If you disable and enable the replicated folder before you run the WMIC command, initial synchronization does not occur because the volume manager is offline.

Steps to reduce the chances of a dirty shutdown

In Windows, a service has 30 seconds to shut down after it receives a shutdown notification. After 30 seconds, the Service Control Manager forces the service to shut down. Where the DFSR service is concerned, a busy hub server may need more than 30 seconds to commit outstanding changes to the database. If the DFSR service does not commit all changes in the 30 seconds that are allotted by the Service Control Manager, the service is forcibly closed, and this triggers a dirty shutdown recovery.

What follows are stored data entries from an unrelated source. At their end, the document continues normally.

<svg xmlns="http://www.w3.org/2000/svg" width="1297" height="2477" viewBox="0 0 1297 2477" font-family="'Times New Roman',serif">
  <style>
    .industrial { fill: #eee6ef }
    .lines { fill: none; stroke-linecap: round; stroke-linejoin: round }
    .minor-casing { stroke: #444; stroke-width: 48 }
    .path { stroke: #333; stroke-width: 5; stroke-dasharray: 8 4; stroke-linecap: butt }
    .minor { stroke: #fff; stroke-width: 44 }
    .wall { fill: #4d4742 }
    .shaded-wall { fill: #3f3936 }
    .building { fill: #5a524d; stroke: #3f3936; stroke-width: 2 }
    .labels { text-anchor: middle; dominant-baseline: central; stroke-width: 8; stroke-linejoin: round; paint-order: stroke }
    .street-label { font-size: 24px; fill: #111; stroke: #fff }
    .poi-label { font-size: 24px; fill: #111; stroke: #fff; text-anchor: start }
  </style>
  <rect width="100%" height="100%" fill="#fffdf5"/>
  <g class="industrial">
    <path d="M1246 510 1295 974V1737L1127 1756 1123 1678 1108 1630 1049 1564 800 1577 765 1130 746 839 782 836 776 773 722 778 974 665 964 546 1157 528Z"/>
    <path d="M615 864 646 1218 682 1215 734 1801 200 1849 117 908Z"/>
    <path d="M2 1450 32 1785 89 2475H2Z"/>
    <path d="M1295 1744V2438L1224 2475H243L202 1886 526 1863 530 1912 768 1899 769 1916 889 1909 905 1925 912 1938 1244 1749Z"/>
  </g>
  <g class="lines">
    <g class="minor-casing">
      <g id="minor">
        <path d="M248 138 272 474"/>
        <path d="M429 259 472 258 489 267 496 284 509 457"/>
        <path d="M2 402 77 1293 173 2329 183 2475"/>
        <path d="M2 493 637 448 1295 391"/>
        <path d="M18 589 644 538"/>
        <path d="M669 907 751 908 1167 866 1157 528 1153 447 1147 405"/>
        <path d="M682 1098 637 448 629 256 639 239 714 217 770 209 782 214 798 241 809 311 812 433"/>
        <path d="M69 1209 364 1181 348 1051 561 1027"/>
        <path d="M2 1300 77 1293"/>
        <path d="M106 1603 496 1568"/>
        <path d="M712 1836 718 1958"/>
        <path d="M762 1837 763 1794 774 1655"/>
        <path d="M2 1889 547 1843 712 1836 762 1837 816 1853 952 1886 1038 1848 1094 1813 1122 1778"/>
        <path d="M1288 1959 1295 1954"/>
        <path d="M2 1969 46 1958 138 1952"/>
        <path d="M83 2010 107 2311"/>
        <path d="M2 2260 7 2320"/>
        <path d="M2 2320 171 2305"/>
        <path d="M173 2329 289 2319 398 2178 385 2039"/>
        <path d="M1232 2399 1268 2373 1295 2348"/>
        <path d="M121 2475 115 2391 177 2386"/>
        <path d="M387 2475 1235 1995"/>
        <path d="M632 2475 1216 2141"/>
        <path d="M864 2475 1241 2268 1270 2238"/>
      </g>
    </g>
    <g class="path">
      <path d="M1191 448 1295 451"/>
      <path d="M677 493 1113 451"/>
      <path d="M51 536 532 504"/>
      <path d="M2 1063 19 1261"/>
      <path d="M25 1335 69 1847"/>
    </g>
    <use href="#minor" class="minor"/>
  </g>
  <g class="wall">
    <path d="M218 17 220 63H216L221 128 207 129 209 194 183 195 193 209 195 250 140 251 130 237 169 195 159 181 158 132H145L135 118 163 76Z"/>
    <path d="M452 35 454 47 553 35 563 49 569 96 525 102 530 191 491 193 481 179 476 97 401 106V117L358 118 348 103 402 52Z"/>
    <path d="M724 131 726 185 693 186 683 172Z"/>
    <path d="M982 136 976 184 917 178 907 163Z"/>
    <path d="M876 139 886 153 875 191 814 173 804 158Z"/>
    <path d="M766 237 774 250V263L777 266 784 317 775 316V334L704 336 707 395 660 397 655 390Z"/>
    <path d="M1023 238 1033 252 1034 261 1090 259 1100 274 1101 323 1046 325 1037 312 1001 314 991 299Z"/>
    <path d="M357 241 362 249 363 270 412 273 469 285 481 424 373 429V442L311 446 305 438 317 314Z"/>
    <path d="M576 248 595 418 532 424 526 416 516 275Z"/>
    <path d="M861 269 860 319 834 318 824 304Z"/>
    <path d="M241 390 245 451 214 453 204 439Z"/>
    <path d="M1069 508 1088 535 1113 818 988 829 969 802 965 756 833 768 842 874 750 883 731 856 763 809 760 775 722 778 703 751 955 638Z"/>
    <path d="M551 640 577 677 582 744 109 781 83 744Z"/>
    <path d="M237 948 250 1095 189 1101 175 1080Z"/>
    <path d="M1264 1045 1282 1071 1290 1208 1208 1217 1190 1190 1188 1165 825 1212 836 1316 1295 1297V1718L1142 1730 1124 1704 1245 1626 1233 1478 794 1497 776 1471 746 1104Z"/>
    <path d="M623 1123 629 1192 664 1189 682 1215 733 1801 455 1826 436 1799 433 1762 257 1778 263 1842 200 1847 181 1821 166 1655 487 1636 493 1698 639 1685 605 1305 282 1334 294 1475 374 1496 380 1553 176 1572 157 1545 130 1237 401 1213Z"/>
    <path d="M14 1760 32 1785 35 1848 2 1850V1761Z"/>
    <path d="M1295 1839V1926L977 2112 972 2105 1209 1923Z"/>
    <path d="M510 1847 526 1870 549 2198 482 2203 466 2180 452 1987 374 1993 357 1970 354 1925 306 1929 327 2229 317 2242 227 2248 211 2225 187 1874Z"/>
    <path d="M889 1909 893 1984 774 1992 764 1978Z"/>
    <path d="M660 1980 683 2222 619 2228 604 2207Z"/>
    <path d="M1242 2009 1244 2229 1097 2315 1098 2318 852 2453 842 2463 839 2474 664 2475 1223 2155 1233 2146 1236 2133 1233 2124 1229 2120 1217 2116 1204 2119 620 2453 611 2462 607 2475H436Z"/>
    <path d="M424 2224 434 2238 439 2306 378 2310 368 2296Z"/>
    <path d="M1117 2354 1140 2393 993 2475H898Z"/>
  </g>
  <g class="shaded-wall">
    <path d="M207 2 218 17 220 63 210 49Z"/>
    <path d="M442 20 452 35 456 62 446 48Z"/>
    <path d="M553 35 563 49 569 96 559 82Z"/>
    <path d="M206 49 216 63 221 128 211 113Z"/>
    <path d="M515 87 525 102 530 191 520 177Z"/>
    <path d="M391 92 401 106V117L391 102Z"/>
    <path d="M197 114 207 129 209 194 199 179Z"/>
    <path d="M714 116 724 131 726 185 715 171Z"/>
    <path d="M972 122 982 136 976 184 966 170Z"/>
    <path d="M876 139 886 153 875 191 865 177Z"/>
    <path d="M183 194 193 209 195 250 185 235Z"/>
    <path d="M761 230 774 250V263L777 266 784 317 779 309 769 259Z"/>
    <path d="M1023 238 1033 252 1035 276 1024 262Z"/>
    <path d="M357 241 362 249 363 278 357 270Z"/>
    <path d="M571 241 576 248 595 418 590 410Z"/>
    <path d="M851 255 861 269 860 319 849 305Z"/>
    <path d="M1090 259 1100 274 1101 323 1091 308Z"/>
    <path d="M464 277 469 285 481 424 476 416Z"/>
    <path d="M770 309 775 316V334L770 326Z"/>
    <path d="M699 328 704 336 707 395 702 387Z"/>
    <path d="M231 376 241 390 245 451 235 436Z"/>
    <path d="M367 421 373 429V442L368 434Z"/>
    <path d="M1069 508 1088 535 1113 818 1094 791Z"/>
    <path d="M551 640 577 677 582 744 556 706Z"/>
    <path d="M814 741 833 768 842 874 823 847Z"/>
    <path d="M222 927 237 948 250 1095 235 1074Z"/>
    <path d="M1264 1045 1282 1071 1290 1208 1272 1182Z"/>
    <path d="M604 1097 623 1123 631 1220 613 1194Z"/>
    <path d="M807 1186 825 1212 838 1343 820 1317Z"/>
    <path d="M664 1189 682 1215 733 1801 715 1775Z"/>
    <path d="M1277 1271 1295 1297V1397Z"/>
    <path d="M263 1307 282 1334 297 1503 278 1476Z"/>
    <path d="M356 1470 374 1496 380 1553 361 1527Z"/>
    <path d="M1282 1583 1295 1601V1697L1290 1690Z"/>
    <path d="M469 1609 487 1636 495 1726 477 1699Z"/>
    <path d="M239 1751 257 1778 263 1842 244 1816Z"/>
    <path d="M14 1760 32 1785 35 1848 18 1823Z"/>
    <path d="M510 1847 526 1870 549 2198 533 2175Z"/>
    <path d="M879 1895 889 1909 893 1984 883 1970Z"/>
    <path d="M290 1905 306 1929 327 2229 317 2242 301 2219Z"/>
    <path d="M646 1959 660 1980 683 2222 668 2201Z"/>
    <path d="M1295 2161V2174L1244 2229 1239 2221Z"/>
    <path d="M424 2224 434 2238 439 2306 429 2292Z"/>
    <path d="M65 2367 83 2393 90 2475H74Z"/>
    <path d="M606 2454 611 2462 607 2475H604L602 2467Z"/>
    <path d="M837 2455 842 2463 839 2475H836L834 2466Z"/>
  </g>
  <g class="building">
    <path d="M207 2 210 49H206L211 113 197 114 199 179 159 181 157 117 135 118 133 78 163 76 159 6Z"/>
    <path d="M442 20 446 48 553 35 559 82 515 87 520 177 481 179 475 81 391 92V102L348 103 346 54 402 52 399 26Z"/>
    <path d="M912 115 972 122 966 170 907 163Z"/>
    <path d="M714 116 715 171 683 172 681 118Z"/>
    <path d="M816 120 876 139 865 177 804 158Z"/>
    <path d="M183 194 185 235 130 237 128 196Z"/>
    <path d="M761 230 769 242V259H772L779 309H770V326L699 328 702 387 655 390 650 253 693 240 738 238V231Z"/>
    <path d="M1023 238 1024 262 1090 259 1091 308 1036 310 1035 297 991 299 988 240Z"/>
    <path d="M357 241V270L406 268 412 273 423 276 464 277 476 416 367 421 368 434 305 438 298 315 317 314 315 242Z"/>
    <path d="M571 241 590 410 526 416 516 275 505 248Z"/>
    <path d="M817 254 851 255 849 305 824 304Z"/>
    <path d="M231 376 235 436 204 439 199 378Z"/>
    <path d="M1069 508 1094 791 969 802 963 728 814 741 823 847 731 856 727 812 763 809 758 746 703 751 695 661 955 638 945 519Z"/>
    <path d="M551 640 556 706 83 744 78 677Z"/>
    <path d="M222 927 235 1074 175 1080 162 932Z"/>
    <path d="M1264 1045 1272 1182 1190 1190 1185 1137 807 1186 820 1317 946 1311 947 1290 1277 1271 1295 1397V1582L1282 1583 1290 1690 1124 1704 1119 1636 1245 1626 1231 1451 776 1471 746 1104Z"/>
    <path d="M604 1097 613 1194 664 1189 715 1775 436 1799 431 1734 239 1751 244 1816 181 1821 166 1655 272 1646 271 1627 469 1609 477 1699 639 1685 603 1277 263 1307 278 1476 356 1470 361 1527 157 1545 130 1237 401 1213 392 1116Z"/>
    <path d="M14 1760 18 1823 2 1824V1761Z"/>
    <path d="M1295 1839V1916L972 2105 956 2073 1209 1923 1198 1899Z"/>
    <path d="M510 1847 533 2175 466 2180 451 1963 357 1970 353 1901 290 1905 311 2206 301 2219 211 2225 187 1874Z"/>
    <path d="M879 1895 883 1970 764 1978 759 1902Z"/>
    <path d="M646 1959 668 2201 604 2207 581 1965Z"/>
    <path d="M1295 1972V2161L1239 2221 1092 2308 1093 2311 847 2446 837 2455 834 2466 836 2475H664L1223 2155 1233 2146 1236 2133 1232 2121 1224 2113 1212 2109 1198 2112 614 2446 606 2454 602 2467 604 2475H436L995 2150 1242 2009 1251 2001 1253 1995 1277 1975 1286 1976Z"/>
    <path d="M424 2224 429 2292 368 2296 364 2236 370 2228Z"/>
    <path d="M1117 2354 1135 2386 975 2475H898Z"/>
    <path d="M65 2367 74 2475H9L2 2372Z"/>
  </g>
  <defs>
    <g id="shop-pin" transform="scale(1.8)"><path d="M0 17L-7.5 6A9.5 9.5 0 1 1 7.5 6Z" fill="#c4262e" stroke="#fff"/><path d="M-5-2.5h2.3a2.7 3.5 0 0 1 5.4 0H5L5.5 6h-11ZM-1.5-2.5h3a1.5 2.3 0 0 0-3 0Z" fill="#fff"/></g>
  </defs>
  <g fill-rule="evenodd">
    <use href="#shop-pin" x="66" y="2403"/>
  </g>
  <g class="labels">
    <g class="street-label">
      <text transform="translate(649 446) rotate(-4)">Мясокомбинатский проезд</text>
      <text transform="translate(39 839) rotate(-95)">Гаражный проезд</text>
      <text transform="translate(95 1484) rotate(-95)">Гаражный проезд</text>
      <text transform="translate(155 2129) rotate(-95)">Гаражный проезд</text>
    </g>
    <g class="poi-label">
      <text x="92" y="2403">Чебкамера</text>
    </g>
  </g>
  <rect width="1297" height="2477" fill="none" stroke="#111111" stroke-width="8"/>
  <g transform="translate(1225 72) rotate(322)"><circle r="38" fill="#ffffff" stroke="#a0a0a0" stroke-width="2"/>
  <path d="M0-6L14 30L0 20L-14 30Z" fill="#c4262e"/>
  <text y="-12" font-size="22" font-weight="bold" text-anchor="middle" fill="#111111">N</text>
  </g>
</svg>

Power outages or any other hard reboot of a DFSR server may also trigger a dirty shutdown recovery. To reduce the chances of a dirty shutdown, make sure that your DFSR servers are connected to an uninterruptible power supply (UPS) to allow them to gracefully shut down.

Extend service shutdown times

On DFSR servers that require more than 30 seconds to shut down, you can use the WaitToKillServiceTimeout value to extend the time period that's allowed for all services to shut down.

A DSFR server that needs more time to shut down typically logs events 2212 and 2214 on most server restarts or restarts of the service. Or if AutoRecovery from a dirty shutdown is enabled, event 2213 is logged on every server restart or restart of the DFSR service.

  • Path: HKEY_LOCAL_MACHINE\SYSTEM\CurrentControlSet\Control
  • Value: WaitToKillServiceTimeout
  • Type: String
  • Data: 300000

This value is in milliseconds. This example displays five minutes of shutdown time. The value can be increased or decreased as necessary. This value affects all services, not just DFSR. We recommend that you set this value to the lowest value that still gives DFSR sufficient time to shut down cleanly. Use the following process to determine how long your DFSR service needs to shut down:

  1. Add the WaitToKillServiceTimeout registry value with a setting of 300000 milliseconds (5 minutes). Restart the server to enable the setting.

    Important

    See the note about installing 2549760 in the following Notes about WaitToKillServiceTimeOut section.)

  2. Monitor the next few restarts of the server for DFSR events 1006 (DFSR is stopping) and 1008 (DFSR Stopped). Note the time that elapsed between events 1006 and 1008.

  3. Adjust the time allowed for shutdown by the revising the WaitToKillServiceTimeout value so that it more closely reflects the actual time that DSFR needs to cleanly shut down.

Notes about WaitToKillServiceTimeOut

  • Restarting the server or restarting DFSR several times in a row will not provide an adequate sample of the time that DFSR needs to shut down. You must allow the service time to run a while in order to accumulate pending database transactions.

  • The WaitToKillServiceTimeout setting has maximum value of one hour. If the setting exceeds one hour, SCM reverts to the default setting of 30 seconds for service shutdown.

  • To make sure that SCM works correctly where the WaitToKillServiceTimeout setting is concerned, make sure that hotfix 2549760 is installed on Windows Server 2008 R2.